505.6
Reproducing Inequalities or Promoting Upward Mobility? a Case of Transnational Asian-Indian Entrepreneurs

Monday, 16 July 2018
Location: 716B (MTCC SOUTH BUILDING)
Distributed Paper
Manashi RAY, West Virginia State University, USA
Immigrant and ethnic entrepreneurship in developed economies and the US has been the subject of extensive research exploring how ethnic cultural capital and networks act as mechanisms of assimilation in host societies, and how structural challenges arising from discrimination of race/ethnicity, gender, class, religion, and nationality/immigration status shape entrepreneurial performance. With the exception of a small but growing body of research on cross-border entrepreneurship, scholarship on entrepreneurship in immigrant-receiving advanced economies has focused on individual nations. However, new perspectives are needed to understand transnational entrepreneurs and their cross-national businesses as they as they benefit from global resources, opportunities, and diasporas, and the changing nature of international migration.

My research studies how transnational Asian-Indian entrepreneurs’ cultural resources affect the growth and performance of their cross-border enterprises.
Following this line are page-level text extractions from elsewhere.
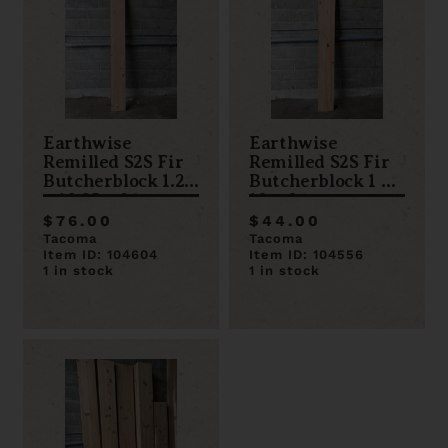
Earthwise
Earthwise
Remilled S2S Fir
Remilled S2S Fir
Butcherblock 1.25
Butcherblock 1 x
x 10.25 x 96
10 x 84
$76.00
$44.00
Tacoma
Tacoma
Item ID: 104604
Item ID: 104556
1 in stock
1 in stock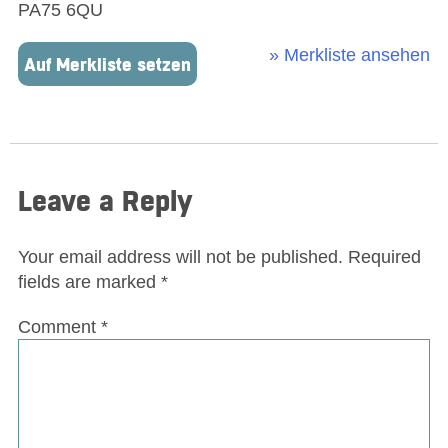
PA75 6QU
» Merkliste ansehen
Auf Merkliste setzen
Leave a Reply
Your email address will not be published.
Required
fields are marked
*
Comment
*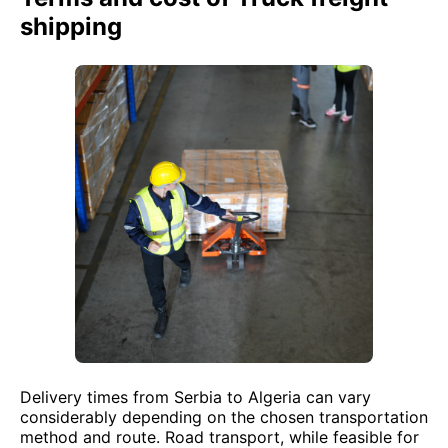
shipping
Delivery times from Serbia to Algeria can vary
considerably depending on the chosen transportation
method and route. Road transport, while feasible for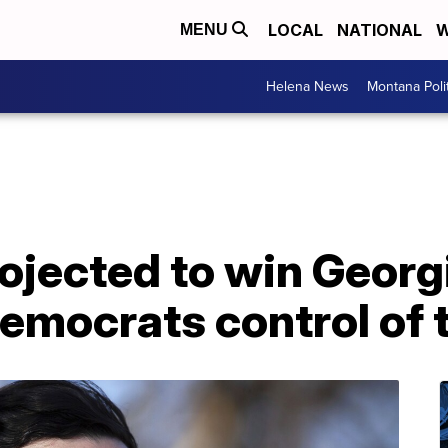
LOCAL
NATIONAL
W
MENU
Helena News
Montana Poli
ojected to win Georg
Democrats control of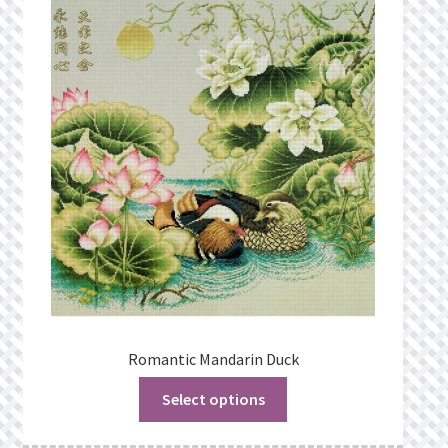
Privacy Policy
Public Wishlists
Refund and Returns Policy
Search Results
Shop
Terms of Service
View a List
Romantic Mandarin Duck
Select options
We’d love to hear from you!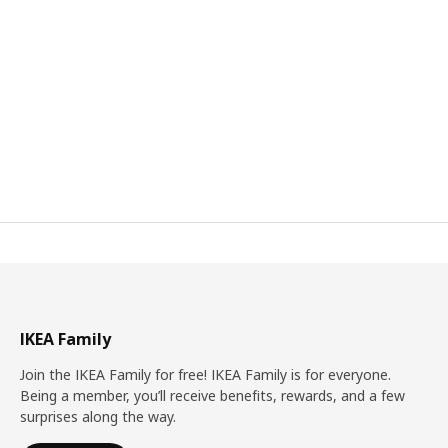
IKEA Family
Join the IKEA Family for free! IKEA Family is for everyone.
Being a member, you’ll receive benefits, rewards, and a few
surprises along the way.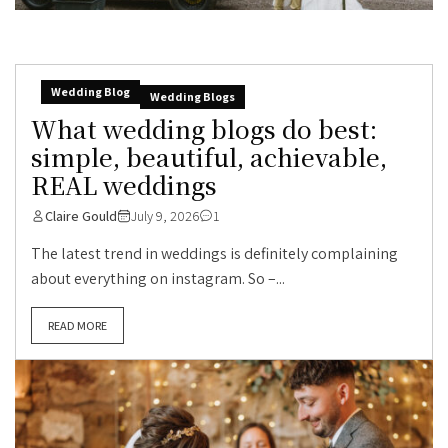
Wedding Blog
Wedding Blogs
What wedding blogs do best:
simple, beautiful, achievable,
REAL weddings
Claire Gould
July 9, 2026
1
The latest trend in weddings is definitely complaining
about everything on instagram. So –...
READ MORE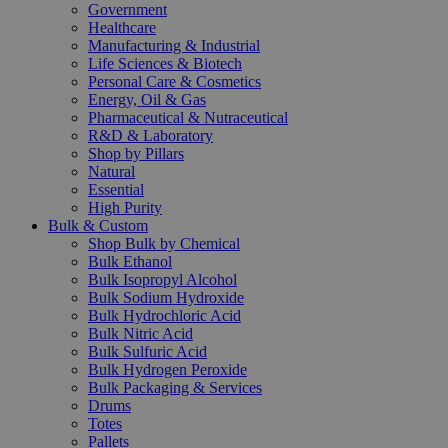
Government
Healthcare
Manufacturing & Industrial
Life Sciences & Biotech
Personal Care & Cosmetics
Energy, Oil & Gas
Pharmaceutical & Nutraceutical
R&D & Laboratory
Shop by Pillars
Natural
Essential
High Purity
Bulk & Custom
Shop Bulk by Chemical
Bulk Ethanol
Bulk Isopropyl Alcohol
Bulk Sodium Hydroxide
Bulk Hydrochloric Acid
Bulk Nitric Acid
Bulk Sulfuric Acid
Bulk Hydrogen Peroxide
Bulk Packaging & Services
Drums
Totes
Pallets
I analyze how the context of entrepreneurship, language competencies, bi-cultural literacy, and ‘transnational habitus’—that is, shared perceptions, cognitions, and dual frames of reference— cultivated by Indian entrepreneurs enable the conversion of social, symbolic, financial, and cultural capital into desirable goods in diverse societies.
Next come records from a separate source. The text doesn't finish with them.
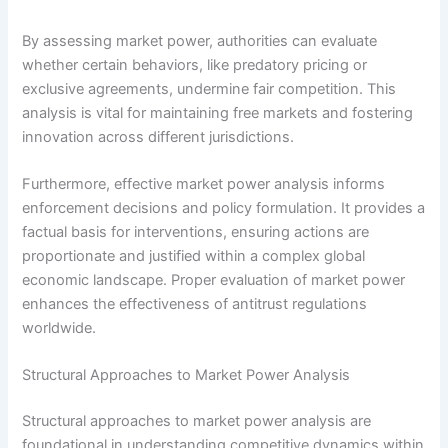
By assessing market power, authorities can evaluate
whether certain behaviors, like predatory pricing or
exclusive agreements, undermine fair competition. This
analysis is vital for maintaining free markets and fostering
innovation across different jurisdictions.
Furthermore, effective market power analysis informs
enforcement decisions and policy formulation. It provides a
factual basis for interventions, ensuring actions are
proportionate and justified within a complex global
economic landscape. Proper evaluation of market power
enhances the effectiveness of antitrust regulations
worldwide.
Structural Approaches to Market Power Analysis
Structural approaches to market power analysis are
foundational in understanding competitive dynamics within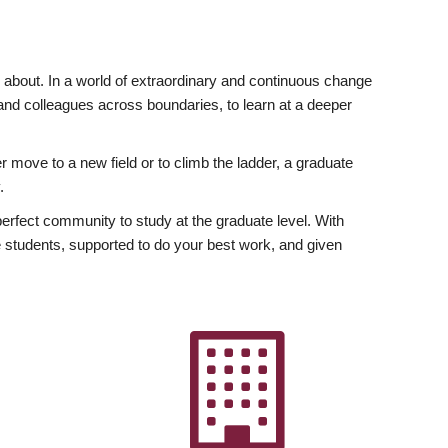
ly about. In a world of extraordinary and continuous change
y and colleagues across boundaries, to learn at a deeper
r move to a new field or to climb the ladder, a graduate
.
fect community to study at the graduate level. With
 students, supported to do your best work, and given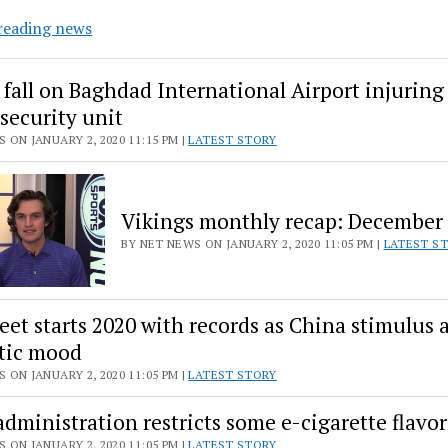
No
reading news
eyes?
No
 fall on Baghdad International Airport injuring
problem.
 security unit
Marine
 ON JANUARY 2, 2020 11:15 PM |
LATEST STORY
creature
expands
boundaries
Vikings monthly recap: December
of
vision
BY NET NEWS ON JANUARY 2, 2020 11:05 PM |
LATEST S
reet starts 2020 with records as China stimulus 
tic mood
 ON JANUARY 2, 2020 11:05 PM |
LATEST STORY
dministration restricts some e-cigarette flavor
 ON JANUARY 2, 2020 11:05 PM |
LATEST STORY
Using data collected through interviews with forty-six Indian immigrant, returnee, and non-migrant entrepreneurs in info-tech, service, and retail sectors in major metropolitan areas in India and the US, I explore a) entrepreneurs’ asymmetrical possession of cultural capital (language competency, knowledge of the society and its ways of doing business), and b) the association of cultural capital with ‘class’ resources, defined as private property, wealth, investment capital, and human capital (Light & Karageorgis, 1994). Class and cultural capital together become significant markers for different types of transnational networking, including multidirectional networks spanning borders beyond those of host and home country, and diasporic and ethnic networks facilitating co-ethnics’ assimilation and risk management in host/home countries. My research shows how these cross-border networks create paths for upward mobility for some while reinforcing inequalities for others.